Abstract
George Wilson has defended the thesis that even impersonal third-person fictional narratives should be taken to contain fictional narrations and have fictional narrators. This, he argues, is necessary if we are to explain how readers can take themselves, in their imaginative engagement with fictions, to have knowledge of the things they are imagining. I argue that there is at least one class of impersonal third-person fictional narratives—thought experiments—to which Wilson’s model fails to apply, and that this reveals more general problems with his argument. I further argue that there is no good reason to think that Wilson’s account applies more restrictedly to those impersonal third-person fictional narratives that feature in standard works of literary fiction.
Notes
For a critical survey of the literature on the nature of fiction, see Chap. 3 of my 2007a.

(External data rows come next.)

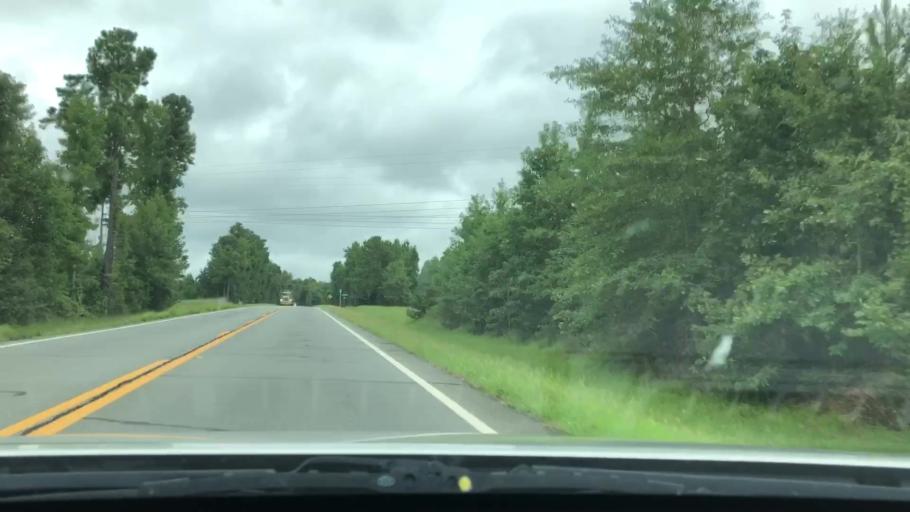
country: US
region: Georgia
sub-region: Pike County
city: Zebulon
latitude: 33.0442
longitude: -84.4900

It is interesting to note that philosophical thought experiments often require the reader to imagine something happening either to herself or to the author of the experiment (e.g. Searle’s ‘Chinese Room’, or Parfit’s ‘My Division’). But, again, this is rhetorical in purpose, and the thought experiment would remain intact if formulated in terms of a relatively undeveloped fictional subject. Some philosophical thought experiments are indeed formulated in such terms, for example Putnam’s ‘Twin Earth’ thought experiments.

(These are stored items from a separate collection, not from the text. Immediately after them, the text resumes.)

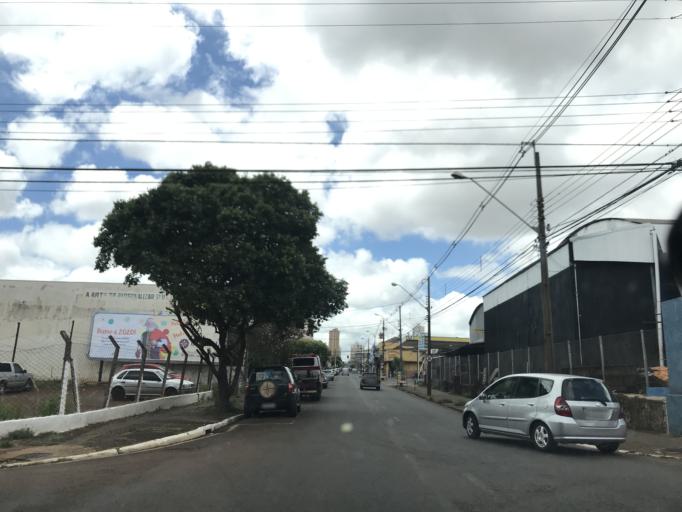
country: BR
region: Parana
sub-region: Londrina
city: Londrina
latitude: -23.2981
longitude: -51.1628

For a critical overview of work on thought experiments in science, see my 2007b. In the case of perhaps the most famous scientific thought experiment, Galileo’s ‘Tower’ experiment, the thought experiment is presented in the context of a fictional exchange between two characters, Simplicio and Salviati, the former representing the Aristotelean view and the latter representing Galileo himself (Galilei 1989). So it is indeed fictional that someone presents the thought experiment. But there is no obvious need for a fictional narration in Wilson’s sense, since there is no need for us, as readers, to imagine that Salviati intends Simplicio to imagine that he (Salviati) presents the thought experiment as actual, or for us to imagine that Simplicio indeed responds with such an imagining.
On p. 37 of his 1994, Walton considers a story which contains the following sentence: “In killing her baby, Giselda did the right thing; after all, it was a girl.”